* **EXERCISE TASK A**: In the Lawrence Thornton entry, which agency represents Thornton?
* **EXERCISE TASK B**: Name every novel listed under Novels in the Lawrence Thornton entry.
* **EXERCISE TASK C**: Extract the portion of the Lawrence Thornton entry that runs from "Under the Gypsy" up to and including "York, Doubleday, 1997.".

* **PASSAGE SHOWN**:
---

Thornton, Lawrence
THORNTON, Lawrence
Nationality: American. Born: Pomona, California, 14 October 1937. Education: University of California, Santa Barbara, B.A. 1960, M.A. 1967, Ph.D. 1973. Family: Married Toni Clark in 1969. Career: Assistant professor of English, Montana State University, Bozeman, 1974-79, associate professor of English, 1980-84; visiting associate professor at University of California, Los Angeles, and University of California, Santa Barbara, 1984-88; writer in residence at University of California, Irvine, 1990; writer, 1990—. Awards: Ernest Hemingway Foundation award, 1988; best novel award (PEN Center USA West), 1988; silver medal (Commonwealth Club of California), 1988; Shirley Collier award (University of California, Los Angeles), 1988. Agent: Ned Leavitt, William Morris Agency, 1350 Avenue of the Americas, New York, New York 10019, U.S.A. Address: 603 West Eighth St., Claremont, California 91711, U.S.A.
Publications
Novels
Imagining Argentina. New York, Doubleday, 1987.
Under the Gypsy Moon. New York, Doubleday, 1990.
Marlow's Book. New York, Doubleday, 1991.
Ghost Woman. New York, Ticknor & Fields, 1992.
Naming the Spirits. New York, Doubleday, 1995.
Tales from the Blue Archives. New York, Doubleday, 1997.

---

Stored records

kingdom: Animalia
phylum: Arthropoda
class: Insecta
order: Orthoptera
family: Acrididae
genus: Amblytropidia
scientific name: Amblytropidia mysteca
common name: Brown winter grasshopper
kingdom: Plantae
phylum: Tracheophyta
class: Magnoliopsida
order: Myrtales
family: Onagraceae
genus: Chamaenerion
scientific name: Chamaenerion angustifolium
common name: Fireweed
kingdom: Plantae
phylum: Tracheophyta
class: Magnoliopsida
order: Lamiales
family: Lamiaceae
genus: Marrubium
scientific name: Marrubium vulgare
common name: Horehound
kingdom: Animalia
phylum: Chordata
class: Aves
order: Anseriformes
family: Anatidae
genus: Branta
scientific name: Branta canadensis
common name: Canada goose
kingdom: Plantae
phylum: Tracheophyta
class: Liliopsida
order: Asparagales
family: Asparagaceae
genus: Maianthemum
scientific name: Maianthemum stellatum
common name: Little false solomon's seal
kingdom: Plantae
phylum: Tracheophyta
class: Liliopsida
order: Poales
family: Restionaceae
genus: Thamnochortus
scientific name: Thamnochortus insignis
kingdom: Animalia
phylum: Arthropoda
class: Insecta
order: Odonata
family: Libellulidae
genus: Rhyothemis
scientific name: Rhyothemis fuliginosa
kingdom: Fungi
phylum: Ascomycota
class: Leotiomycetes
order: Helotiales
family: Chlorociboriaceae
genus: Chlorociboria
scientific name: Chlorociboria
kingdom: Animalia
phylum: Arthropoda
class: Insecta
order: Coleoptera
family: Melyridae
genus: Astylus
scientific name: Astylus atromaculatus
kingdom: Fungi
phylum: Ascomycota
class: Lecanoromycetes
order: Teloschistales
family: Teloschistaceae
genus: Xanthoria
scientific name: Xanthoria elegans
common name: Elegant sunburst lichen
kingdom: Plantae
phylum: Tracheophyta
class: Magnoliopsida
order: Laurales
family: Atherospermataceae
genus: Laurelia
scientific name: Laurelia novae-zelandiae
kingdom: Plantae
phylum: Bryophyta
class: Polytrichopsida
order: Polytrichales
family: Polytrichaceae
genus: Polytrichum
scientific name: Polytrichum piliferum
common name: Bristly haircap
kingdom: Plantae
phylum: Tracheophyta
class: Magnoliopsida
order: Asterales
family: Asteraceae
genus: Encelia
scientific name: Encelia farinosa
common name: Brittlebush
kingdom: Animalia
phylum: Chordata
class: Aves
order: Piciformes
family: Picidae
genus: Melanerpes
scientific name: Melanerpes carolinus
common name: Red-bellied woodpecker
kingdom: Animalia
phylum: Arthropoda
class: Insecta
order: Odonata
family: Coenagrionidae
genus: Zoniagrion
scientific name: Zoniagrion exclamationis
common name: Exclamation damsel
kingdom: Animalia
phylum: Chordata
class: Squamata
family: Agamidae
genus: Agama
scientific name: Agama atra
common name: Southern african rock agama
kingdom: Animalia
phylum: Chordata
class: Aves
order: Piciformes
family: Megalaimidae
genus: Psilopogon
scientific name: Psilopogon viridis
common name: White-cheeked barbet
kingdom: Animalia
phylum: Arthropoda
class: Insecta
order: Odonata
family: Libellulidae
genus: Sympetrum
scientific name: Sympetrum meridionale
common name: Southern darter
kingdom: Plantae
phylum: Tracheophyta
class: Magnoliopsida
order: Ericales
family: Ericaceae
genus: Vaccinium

---

* **CORRECT RESPONSE A**: William Morris Agency

* **CORRECT RESPONSE B**: Imagining Argentina; Under the Gypsy Moon; Marlow's Book; Ghost Woman; Naming the Spirits; Tales from the Blue Archives

* **CORRECT RESPONSE C**:
Under the Gypsy Moon. New York, Doubleday, 1990.
Marlow's Book. New York, Doubleday, 1991.
Ghost Woman. New York, Ticknor & Fields, 1992.
Naming the Spirits. New York, Doubleday, 1995.
Tales from the Blue Archives. New York, Doubleday, 1997.